__Exercises__:
1 > Echo the part of the design for assembly passage that runs from "3. Optimise the" down to "apply the rules.".
2 > List every numbered point in the definition of DfA that the design for assembly passage takes from Syan and Swift.

__Source text__:

>>>

This definition of DfA is taken from Syan and Swift:

  1. Reduce the number of components in the product

  2. Optimise the ‘assemblability’ of the remaining parts

  3. Optimise the ‘handlability’ of the remaining parts

  4. Improve quality, increase efficiency and reduce assembly costs.

There are fundamental differences between mechanical and electronic assemblies with respect to DfA analysis. These differences dictate the method used for DfA.

Types of DfA analysis

There are generally three different methods of applying some type of a DfA process to a product. The first method was that originally used, and is the following of a general set of rules or guidelines. These rules generally are not quantitative in nature and require a human to interpret and apply to each specific and unique case. Whilst this is much better than just blindly starting each design from scratch, it does require some skill and knowledge on the part of the designer to correctly interpret and apply the rules.

The second method, devised by Boothroyd and Dewhurst, employs a quantitative evaluation of the design. Each part of the design is rated with a numeric value depending on its assemblability. The numbers are summed for the entire design and the resulting value is used as a guide to the overall quality of the design. The product is then redesigned, using the numeric values as a goal to be minimised. By concentrating on areas of the design that contribute heavily to the overall score, the effects of the redesign can be maximised. However, this again requires insight and knowledge on the part of the designer. Similar methods were put forward by Lucas and Hitachi; these, along with Boothroyd-Dewhurst’s method, are described later.

<<<

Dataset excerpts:
>>>

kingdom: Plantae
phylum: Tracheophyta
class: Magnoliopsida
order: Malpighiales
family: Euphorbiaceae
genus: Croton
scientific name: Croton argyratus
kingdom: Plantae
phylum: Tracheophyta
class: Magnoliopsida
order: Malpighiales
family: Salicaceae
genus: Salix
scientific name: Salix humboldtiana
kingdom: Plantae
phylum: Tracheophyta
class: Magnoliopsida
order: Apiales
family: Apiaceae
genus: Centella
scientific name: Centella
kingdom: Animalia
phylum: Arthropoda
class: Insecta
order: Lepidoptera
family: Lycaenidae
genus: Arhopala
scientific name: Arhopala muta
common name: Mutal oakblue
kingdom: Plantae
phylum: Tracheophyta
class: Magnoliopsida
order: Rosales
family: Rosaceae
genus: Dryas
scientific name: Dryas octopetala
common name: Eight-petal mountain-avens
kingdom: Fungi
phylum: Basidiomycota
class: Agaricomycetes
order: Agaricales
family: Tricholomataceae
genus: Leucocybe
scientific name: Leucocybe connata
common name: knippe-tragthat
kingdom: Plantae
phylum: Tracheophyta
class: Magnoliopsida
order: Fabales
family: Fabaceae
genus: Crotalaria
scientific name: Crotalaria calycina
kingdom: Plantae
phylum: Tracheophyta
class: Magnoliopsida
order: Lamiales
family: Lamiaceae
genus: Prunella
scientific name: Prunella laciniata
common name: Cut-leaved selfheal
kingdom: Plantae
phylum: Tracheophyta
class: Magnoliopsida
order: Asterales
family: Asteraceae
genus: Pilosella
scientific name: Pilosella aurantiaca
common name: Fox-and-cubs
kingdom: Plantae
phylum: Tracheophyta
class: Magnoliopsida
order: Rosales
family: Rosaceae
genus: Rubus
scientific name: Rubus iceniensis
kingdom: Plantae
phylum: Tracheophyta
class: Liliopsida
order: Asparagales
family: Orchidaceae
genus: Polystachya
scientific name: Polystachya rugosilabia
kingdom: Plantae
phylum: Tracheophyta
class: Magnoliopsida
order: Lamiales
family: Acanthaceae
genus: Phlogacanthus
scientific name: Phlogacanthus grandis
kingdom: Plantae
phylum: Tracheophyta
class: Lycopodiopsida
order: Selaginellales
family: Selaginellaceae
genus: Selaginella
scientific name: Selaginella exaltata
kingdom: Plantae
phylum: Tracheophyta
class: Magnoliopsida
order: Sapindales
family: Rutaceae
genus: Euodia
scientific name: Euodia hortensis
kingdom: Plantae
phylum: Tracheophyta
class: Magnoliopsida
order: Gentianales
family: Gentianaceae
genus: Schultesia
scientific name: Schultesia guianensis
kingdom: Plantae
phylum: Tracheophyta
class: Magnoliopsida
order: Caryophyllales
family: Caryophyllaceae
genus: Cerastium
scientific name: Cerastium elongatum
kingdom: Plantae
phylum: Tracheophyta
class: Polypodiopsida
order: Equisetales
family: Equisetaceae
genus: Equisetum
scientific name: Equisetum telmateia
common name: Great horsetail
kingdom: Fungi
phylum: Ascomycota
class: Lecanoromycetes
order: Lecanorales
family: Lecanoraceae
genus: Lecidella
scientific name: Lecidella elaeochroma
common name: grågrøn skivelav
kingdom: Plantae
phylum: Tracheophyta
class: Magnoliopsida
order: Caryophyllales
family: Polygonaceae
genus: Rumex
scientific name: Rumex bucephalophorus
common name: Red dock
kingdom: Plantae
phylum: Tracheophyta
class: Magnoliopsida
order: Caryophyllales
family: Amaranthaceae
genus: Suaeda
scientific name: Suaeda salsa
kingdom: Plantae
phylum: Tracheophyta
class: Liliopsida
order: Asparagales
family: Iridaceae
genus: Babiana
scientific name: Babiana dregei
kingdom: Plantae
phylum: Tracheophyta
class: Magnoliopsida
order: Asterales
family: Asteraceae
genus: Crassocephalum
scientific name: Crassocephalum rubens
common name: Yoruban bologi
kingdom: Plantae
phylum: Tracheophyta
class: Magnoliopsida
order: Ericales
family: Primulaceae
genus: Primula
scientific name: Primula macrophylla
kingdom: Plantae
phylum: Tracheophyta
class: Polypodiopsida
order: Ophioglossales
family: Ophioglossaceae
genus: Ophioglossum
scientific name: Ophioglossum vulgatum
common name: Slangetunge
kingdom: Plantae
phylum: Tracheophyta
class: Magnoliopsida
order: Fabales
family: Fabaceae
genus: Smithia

<<<

__Answers by task__:
1 >
3. Optimise the ‘handlability’ of the remaining parts

  4. Improve quality, increase efficiency and reduce assembly costs.

There are fundamental differences between mechanical and electronic assemblies with respect to DfA analysis. These differences dictate the method used for DfA.

Types of DfA analysis

There are generally three different methods of applying some type of a DfA process to a product. The first method was that originally used, and is the following of a general set of rules or guidelines. These rules generally are not quantitative in nature and require a human to interpret and apply to each specific and unique case. Whilst this is much better than just blindly starting each design from scratch, it does require some skill and knowledge on the part of the designer to correctly interpret and apply the rules.

2 >
1. Reduce the number of components in the product
2. Optimise the ‘assemblability’ of the remaining parts
3. Optimise the ‘handlability’ of the remaining parts
4. Improve quality, increase efficiency and reduce assembly costs.